Check Point Software (CHKP): Maintains 4 STARS (accumulate)
Analyst: Jonathan Rudy
Check Point posted third-quarter earnings per share of 23 cents, vs. 25 cents, a penny below S&P's estimate, on revenues up 3%, slightly below S&P's forecast. Gross and operating margins remained quite strong at 96% and 58%, and cash from operations was solid at $62.8 million. S&P is trimming the 2003 earnings per share estimate to 97 cents, from 99 cents, mainly on a higher tax rate than expected, and looks for $1.04 in 2004. With nearly $6.00 in cash per share, and no debt, S&P believes shares of this highly profitable Internet security leader remain attractive at a discount to peers, with shares trading at 17 times S&P's 2004 earnings per share estimate.
Citigroup (C): Reiterates 5 STARS (strong buy)
Analyst: Stephen Biggar, Mark Morgan
The world's largest financial services firm posted third-quarter earnings per share 90 cents, vs. 74 cents, 6 cents above S&P's 84 cents estimate on strong revenue growth in retail banking, credit cards, and private banking, and on a lower-than-projected loan loss provision reflecting improved credit quality. S&P expects steady growth in Citigroup's consumer businesses and improving capital markets activities to drive double-digit earnings growth through 2004. S&P is raising the 2003 and 2004 estimates each by 10 cents, to $3.40 and $3.80, and is upping the 12-month target price to $57, from $54. This gives Citigroup a p-e of 15, based on S&P's 2004 earnings per share estimate; in line with Citigroup's long-term historical average.

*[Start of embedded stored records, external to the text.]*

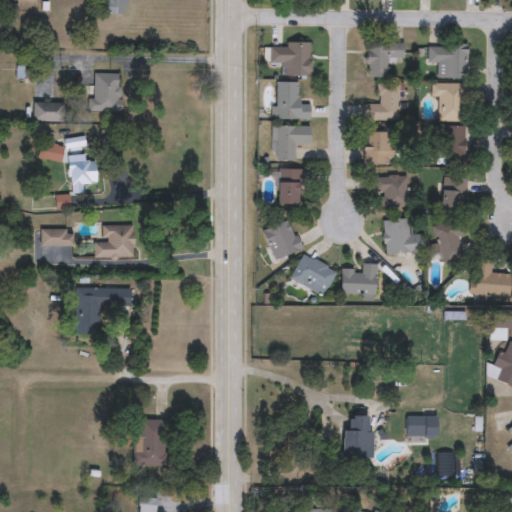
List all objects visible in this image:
building: (115, 7)
building: (115, 7)
road: (372, 16)
road: (140, 59)
building: (381, 59)
building: (291, 60)
building: (291, 60)
building: (382, 60)
building: (448, 62)
building: (448, 62)
building: (103, 93)
building: (104, 94)
building: (448, 102)
building: (288, 103)
building: (448, 103)
building: (289, 104)
building: (383, 105)
building: (383, 106)
building: (47, 114)
building: (47, 114)
road: (498, 115)
road: (339, 126)
building: (288, 142)
building: (288, 143)
building: (450, 146)
building: (451, 146)
building: (379, 150)
building: (379, 150)
building: (48, 154)
building: (49, 154)
building: (76, 174)
building: (77, 174)
building: (287, 189)
building: (287, 189)
building: (391, 193)
building: (391, 194)
building: (453, 196)
building: (453, 196)
road: (156, 197)
building: (55, 239)
building: (399, 239)
building: (399, 239)
building: (55, 240)
building: (280, 241)
building: (281, 242)
building: (449, 242)
building: (113, 243)
building: (449, 243)
building: (113, 244)
road: (235, 255)
road: (138, 262)
building: (312, 276)
building: (312, 276)
building: (358, 281)
building: (358, 282)
building: (489, 282)
building: (489, 283)
building: (95, 308)
building: (95, 308)
building: (503, 365)
building: (504, 366)
road: (139, 379)
road: (294, 385)
building: (420, 428)
building: (420, 428)
building: (509, 438)
building: (510, 438)
building: (355, 442)
building: (356, 442)
building: (152, 444)
building: (153, 444)
building: (442, 466)
building: (443, 466)
building: (143, 505)
building: (144, 505)
building: (362, 510)
building: (362, 510)
building: (317, 511)
building: (317, 511)
building: (483, 511)
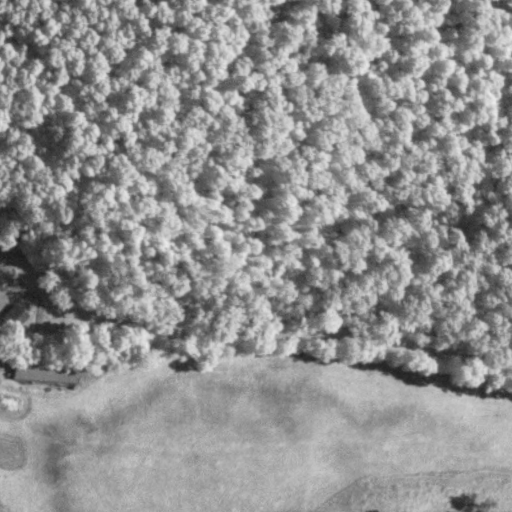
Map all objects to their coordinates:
road: (246, 331)
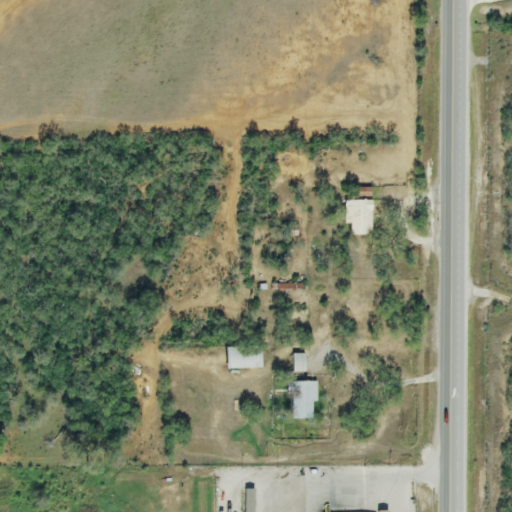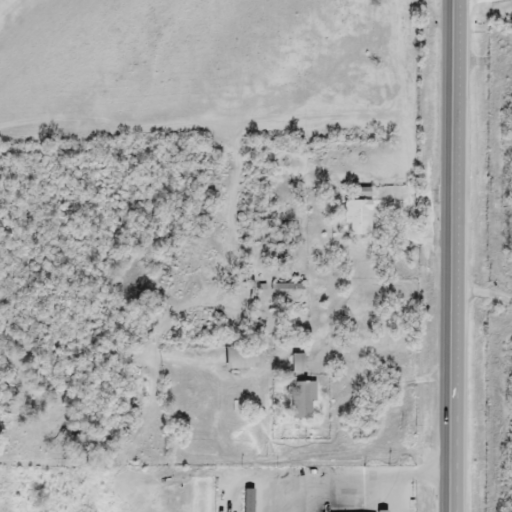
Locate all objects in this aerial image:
building: (358, 219)
road: (455, 256)
road: (483, 291)
road: (329, 324)
building: (246, 359)
building: (295, 364)
building: (301, 401)
road: (313, 487)
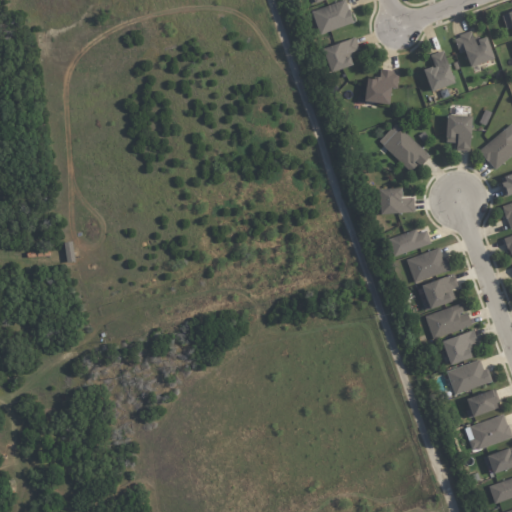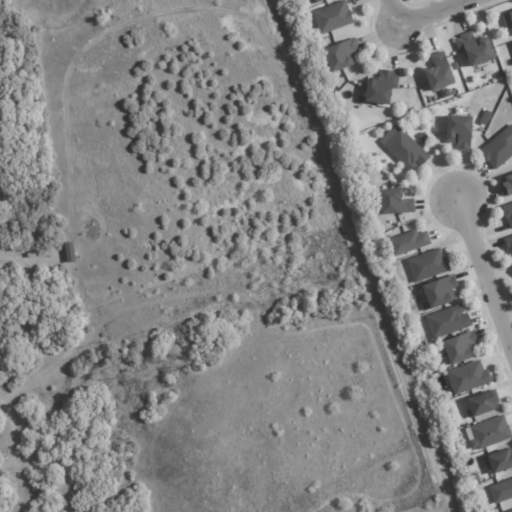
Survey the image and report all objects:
building: (314, 0)
road: (390, 13)
road: (431, 13)
building: (331, 17)
building: (507, 19)
building: (473, 49)
building: (339, 55)
building: (438, 73)
building: (380, 87)
building: (458, 131)
building: (403, 148)
building: (498, 148)
building: (506, 184)
building: (393, 202)
building: (507, 214)
building: (407, 242)
building: (509, 244)
road: (362, 256)
building: (426, 265)
road: (482, 274)
building: (438, 292)
building: (446, 321)
building: (458, 347)
building: (467, 377)
building: (480, 403)
road: (11, 421)
building: (488, 433)
building: (498, 460)
building: (500, 490)
building: (509, 511)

Lexmark International (LXK): Reiterates 4 STARS (accumulate)
Analyst: Megan Graham Hackett
Printer maker Lexmark posted third-quarter earnings per share of 79 cents, vs. 70 cents, before a 9 cents charge -- 10 cents above S&P's estimate. S&P view the earnings per share quality as solid, with revenues up 11%, to $1.157 billion, above S&P's estimate, and lower selling, general, and administrative expenses. Revenues were stronger as consumers bought new products, but gross margin of 32.1%, vs. 32.5%, was below S&P's model because of Lexmark's mix of more hardware products. The company sees fourth-quarter earnings per share of 85 cents to 95 cents, above S&P's 76 cents estimate. S&P is raising the 2003 earnings per share estimate by 26 cents, to $3.21. Although the p-e of 19 (based on S&P's 2004 earnings per share estimate of $3.70) is ahead of peers, S&P thinks Lexmark is undervalued, given its strong cash flow and execution.

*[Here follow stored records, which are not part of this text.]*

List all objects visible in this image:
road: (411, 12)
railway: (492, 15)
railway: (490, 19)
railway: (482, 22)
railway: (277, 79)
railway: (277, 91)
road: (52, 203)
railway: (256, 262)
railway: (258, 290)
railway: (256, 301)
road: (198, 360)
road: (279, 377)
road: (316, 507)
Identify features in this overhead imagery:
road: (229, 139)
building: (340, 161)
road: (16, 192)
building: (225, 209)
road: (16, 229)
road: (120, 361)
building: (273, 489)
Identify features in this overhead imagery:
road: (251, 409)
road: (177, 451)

Hasbro (HAS): Reiterates 4 STARS (accumulate)
Analyst: Anishka Clarke
The toymaker posted third-quarter operating earnings per share of 47 cents, vs. 32 cents, sharply above S&P's 41 cents estimate. Revenue was better than S&P expected, up 18% on growth in core brands and increased shelf space. S&P sees sustained momentum going into the fourth quarter on a heightened focus on core brands and strong holiday demand. S&P is raising the 2003 estimate by 6 cents, to $1.03, and is raising 2004's estimate by 7 cents, to $1.20. As revenues continue to beat S&P's forecasts and with more cost cuts expected, S&P thinks Hasbro is attractive. Shares trade at 17 times S&P's 2004 estimate, in line with the S&P 500, and at a deserved premium to rival Mattel, in S&P's view.
3M (MMM): Maintains 3 STARS (hold)
Analyst: James Sanders
The maker of Post-It notes and industrial adhesives reported third-quarter results of 83 cents, vs. 69 cents, 5 cents better than S&P's estimate of 78 cents, on continued margin expansion. S&P expects 3M to benefit from growth in Asia and a domestic capital spending recovery. S&P also thinks cost-cutting actions should result in better-than-average margins of 20%+. S&P is raising the 2003 and 2004 estimates to $3.06 and $3.52, from $3.00 and $3.42, respectively. After applying 3M's historical p-e to S&P's new 2004 earnings per share estimate, and blending it with S&P's discounted cash-flow model, S&P is raising 3M's 12-month target price to $71 from $67.